» **PROBLEM TO WORK ON**
Transcribe all the entries that follow, leaving nothing out.

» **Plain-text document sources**
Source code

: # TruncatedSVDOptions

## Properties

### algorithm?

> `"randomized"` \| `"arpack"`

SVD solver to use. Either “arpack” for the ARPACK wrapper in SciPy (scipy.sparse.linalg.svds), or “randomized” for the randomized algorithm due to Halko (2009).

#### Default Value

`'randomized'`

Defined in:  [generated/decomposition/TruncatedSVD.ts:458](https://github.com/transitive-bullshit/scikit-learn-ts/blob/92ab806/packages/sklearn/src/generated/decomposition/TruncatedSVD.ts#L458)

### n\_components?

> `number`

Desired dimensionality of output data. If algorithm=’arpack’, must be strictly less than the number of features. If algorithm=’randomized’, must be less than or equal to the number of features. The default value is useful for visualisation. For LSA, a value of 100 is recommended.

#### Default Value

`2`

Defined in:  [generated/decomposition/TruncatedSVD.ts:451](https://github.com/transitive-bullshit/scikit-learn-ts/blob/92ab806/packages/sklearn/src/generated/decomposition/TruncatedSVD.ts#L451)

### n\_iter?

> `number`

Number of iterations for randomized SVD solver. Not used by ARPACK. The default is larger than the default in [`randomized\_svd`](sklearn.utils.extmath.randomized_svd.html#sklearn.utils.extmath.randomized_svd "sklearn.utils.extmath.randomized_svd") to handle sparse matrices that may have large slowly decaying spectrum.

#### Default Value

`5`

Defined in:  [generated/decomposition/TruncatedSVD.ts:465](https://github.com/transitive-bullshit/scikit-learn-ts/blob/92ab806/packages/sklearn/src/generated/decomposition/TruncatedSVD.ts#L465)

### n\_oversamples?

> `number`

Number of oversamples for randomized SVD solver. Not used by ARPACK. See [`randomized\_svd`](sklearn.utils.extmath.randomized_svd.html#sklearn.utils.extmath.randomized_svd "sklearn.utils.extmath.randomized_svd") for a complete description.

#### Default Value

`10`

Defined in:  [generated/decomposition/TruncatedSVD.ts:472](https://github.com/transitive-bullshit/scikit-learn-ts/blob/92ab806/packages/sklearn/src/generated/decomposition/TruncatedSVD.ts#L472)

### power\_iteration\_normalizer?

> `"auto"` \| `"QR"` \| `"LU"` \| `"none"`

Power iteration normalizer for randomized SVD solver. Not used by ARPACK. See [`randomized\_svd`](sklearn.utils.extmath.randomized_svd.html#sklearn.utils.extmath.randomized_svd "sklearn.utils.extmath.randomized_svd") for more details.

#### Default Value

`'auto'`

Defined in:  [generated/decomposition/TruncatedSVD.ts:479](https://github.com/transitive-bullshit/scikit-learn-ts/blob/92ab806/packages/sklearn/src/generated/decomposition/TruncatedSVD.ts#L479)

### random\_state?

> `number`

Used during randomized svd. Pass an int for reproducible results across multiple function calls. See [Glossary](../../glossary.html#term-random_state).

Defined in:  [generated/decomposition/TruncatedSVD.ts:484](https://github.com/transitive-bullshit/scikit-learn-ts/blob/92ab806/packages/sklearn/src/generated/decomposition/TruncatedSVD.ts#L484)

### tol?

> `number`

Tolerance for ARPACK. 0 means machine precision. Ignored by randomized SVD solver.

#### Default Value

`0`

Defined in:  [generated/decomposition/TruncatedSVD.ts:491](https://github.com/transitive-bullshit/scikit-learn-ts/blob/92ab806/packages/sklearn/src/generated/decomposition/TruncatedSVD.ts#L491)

» **ANSWER**
Source code

: # TruncatedSVDOptions

## Properties

### algorithm?

> `"randomized"` \| `"arpack"`

SVD solver to use. Either “arpack” for the ARPACK wrapper in SciPy (scipy.sparse.linalg.svds), or “randomized” for the randomized algorithm due to Halko (2009).

#### Default Value

`'randomized'`

Defined in:  [generated/decomposition/TruncatedSVD.ts:458](https://github.com/transitive-bullshit/scikit-learn-ts/blob/92ab806/packages/sklearn/src/generated/decomposition/TruncatedSVD.ts#L458)

### n\_components?

> `number`

Desired dimensionality of output data. If algorithm=’arpack’, must be strictly less than the number of features. If algorithm=’randomized’, must be less than or equal to the number of features. The default value is useful for visualisation. For LSA, a value of 100 is recommended.

#### Default Value

`2`

Defined in:  [generated/decomposition/TruncatedSVD.ts:451](https://github.com/transitive-bullshit/scikit-learn-ts/blob/92ab806/packages/sklearn/src/generated/decomposition/TruncatedSVD.ts#L451)

### n\_iter?

> `number`

Number of iterations for randomized SVD solver. Not used by ARPACK. The default is larger than the default in [`randomized\_svd`](sklearn.utils.extmath.randomized_svd.html#sklearn.utils.extmath.randomized_svd "sklearn.utils.extmath.randomized_svd") to handle sparse matrices that may have large slowly decaying spectrum.

#### Default Value

`5`

Defined in:  [generated/decomposition/TruncatedSVD.ts:465](https://github.com/transitive-bullshit/scikit-learn-ts/blob/92ab806/packages/sklearn/src/generated/decomposition/TruncatedSVD.ts#L465)

### n\_oversamples?

> `number`

Number of oversamples for randomized SVD solver. Not used by ARPACK. See [`randomized\_svd`](sklearn.utils.extmath.randomized_svd.html#sklearn.utils.extmath.randomized_svd "sklearn.utils.extmath.randomized_svd") for a complete description.

#### Default Value

`10`

Defined in:  [generated/decomposition/TruncatedSVD.ts:472](https://github.com/transitive-bullshit/scikit-learn-ts/blob/92ab806/packages/sklearn/src/generated/decomposition/TruncatedSVD.ts#L472)

### power\_iteration\_normalizer?

> `"auto"` \| `"QR"` \| `"LU"` \| `"none"`

Power iteration normalizer for randomized SVD solver. Not used by ARPACK. See [`randomized\_svd`](sklearn.utils.extmath.randomized_svd.html#sklearn.utils.extmath.randomized_svd "sklearn.utils.extmath.randomized_svd") for more details.

#### Default Value

`'auto'`

Defined in:  [generated/decomposition/TruncatedSVD.ts:479](https://github.com/transitive-bullshit/scikit-learn-ts/blob/92ab806/packages/sklearn/src/generated/decomposition/TruncatedSVD.ts#L479)

### random\_state?

> `number`

Used during randomized svd. Pass an int for reproducible results across multiple function calls. See [Glossary](../../glossary.html#term-random_state).

Defined in:  [generated/decomposition/TruncatedSVD.ts:484](https://github.com/transitive-bullshit/scikit-learn-ts/blob/92ab806/packages/sklearn/src/generated/decomposition/TruncatedSVD.ts#L484)

### tol?

> `number`

Tolerance for ARPACK. 0 means machine precision. Ignored by randomized SVD solver.

#### Default Value

`0`

Defined in:  [generated/decomposition/TruncatedSVD.ts:491](https://github.com/transitive-bullshit/scikit-learn-ts/blob/92ab806/packages/sklearn/src/generated/decomposition/TruncatedSVD.ts#L491)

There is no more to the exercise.